TASK
Starting with the line below that holds "Pré-Publicações do Departamento de Matemática" and stopping after the line that holds "JORGE ALMEIDA AND ALFREDO COSTA", transcribe the lines exactly, leaving out all pictures.

Top of DATA UNDER STUDY

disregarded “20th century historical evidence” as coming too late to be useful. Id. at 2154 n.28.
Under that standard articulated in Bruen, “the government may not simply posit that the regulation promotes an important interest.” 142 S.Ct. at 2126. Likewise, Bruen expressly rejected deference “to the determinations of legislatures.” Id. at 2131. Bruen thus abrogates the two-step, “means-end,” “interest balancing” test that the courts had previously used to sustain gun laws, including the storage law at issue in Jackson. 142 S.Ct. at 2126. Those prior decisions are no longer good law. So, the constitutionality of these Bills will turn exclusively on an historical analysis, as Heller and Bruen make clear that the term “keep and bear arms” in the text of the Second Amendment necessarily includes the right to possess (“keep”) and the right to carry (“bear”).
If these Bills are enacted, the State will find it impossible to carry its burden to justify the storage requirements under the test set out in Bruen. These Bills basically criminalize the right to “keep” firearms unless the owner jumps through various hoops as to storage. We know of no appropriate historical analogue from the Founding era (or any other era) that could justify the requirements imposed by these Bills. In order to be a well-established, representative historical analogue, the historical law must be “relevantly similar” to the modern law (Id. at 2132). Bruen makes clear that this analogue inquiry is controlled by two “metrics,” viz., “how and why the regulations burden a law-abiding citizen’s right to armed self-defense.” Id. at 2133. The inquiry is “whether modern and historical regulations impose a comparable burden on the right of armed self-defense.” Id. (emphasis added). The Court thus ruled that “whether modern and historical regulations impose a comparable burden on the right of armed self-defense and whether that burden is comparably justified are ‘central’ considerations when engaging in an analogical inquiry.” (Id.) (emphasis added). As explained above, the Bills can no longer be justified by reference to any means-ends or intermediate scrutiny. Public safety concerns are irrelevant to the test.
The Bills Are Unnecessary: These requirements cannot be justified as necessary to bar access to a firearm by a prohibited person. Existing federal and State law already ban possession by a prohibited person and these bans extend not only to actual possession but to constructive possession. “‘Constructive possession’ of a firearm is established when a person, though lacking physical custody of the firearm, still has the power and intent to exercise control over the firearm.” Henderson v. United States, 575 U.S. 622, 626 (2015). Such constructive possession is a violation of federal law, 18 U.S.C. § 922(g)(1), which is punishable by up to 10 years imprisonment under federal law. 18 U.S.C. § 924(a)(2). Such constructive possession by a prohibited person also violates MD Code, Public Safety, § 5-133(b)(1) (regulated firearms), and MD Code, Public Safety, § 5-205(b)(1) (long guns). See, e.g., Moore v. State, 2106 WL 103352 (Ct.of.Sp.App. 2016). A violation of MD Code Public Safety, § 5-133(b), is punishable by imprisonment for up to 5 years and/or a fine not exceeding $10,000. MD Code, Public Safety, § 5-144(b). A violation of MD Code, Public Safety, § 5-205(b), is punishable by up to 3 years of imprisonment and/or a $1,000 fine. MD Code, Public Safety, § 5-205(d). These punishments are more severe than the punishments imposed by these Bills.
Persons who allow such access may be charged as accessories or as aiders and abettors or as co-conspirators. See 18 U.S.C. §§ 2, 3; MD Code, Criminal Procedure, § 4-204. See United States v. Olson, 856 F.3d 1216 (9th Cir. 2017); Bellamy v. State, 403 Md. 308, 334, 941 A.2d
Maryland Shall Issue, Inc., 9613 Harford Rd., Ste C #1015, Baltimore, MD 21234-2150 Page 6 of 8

Bottom of DATA UNDER STUDY
Top of DATA UNDER STUDY

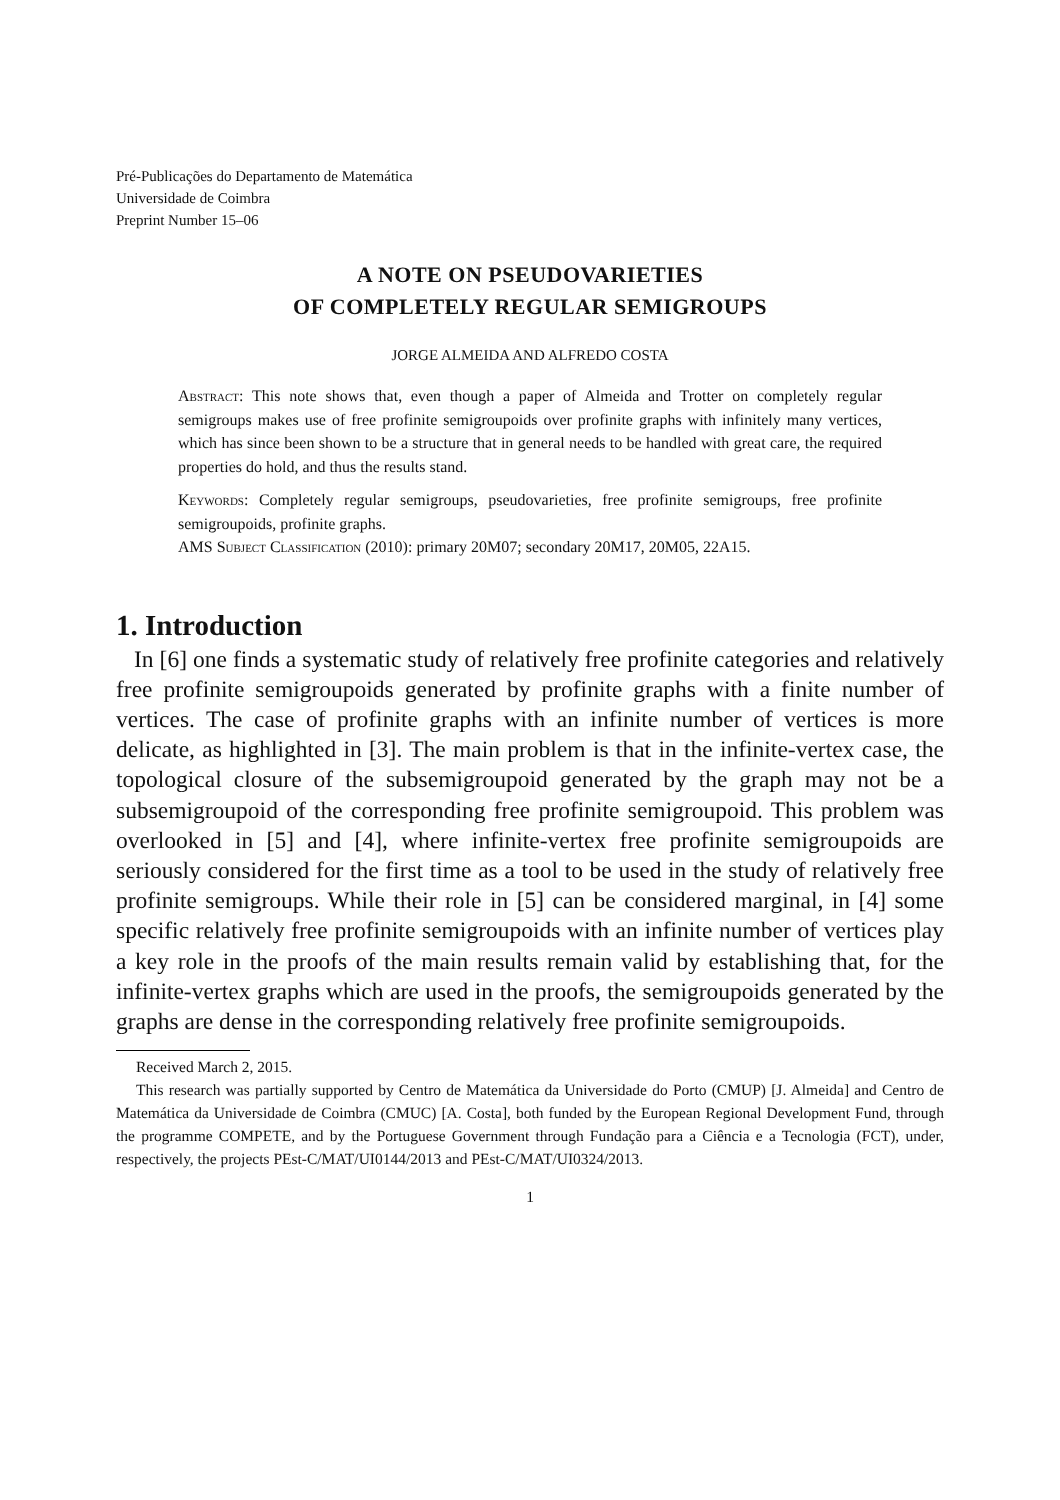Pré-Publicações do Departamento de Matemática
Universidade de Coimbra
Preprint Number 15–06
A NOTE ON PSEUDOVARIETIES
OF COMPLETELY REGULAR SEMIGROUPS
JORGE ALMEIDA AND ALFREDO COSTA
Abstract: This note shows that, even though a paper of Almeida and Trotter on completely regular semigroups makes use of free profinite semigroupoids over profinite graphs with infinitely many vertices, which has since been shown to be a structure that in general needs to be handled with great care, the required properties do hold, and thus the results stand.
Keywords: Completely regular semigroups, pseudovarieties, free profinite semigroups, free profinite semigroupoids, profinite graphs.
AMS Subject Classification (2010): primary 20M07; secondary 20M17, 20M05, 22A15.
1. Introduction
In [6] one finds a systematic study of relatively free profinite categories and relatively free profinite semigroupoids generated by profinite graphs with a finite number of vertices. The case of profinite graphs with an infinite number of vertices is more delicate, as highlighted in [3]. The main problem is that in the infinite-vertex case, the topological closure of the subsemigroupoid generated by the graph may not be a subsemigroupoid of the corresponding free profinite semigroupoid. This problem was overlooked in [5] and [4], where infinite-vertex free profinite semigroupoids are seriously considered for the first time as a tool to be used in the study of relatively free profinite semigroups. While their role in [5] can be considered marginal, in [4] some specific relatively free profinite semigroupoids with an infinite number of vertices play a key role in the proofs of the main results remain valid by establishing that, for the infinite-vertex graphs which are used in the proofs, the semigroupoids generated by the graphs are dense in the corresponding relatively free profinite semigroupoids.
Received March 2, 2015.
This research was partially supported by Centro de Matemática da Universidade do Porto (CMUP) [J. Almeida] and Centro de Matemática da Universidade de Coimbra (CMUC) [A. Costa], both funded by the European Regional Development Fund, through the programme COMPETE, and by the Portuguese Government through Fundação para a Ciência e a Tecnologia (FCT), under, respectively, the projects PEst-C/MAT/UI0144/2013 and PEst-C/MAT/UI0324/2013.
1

Bottom of DATA UNDER STUDY

TASK RESULT
Pré-Publicações do Departamento de Matemática
Universidade de Coimbra
Preprint Number 15–06
A NOTE ON PSEUDOVARIETIES
OF COMPLETELY REGULAR SEMIGROUPS
JORGE ALMEIDA AND ALFREDO COSTA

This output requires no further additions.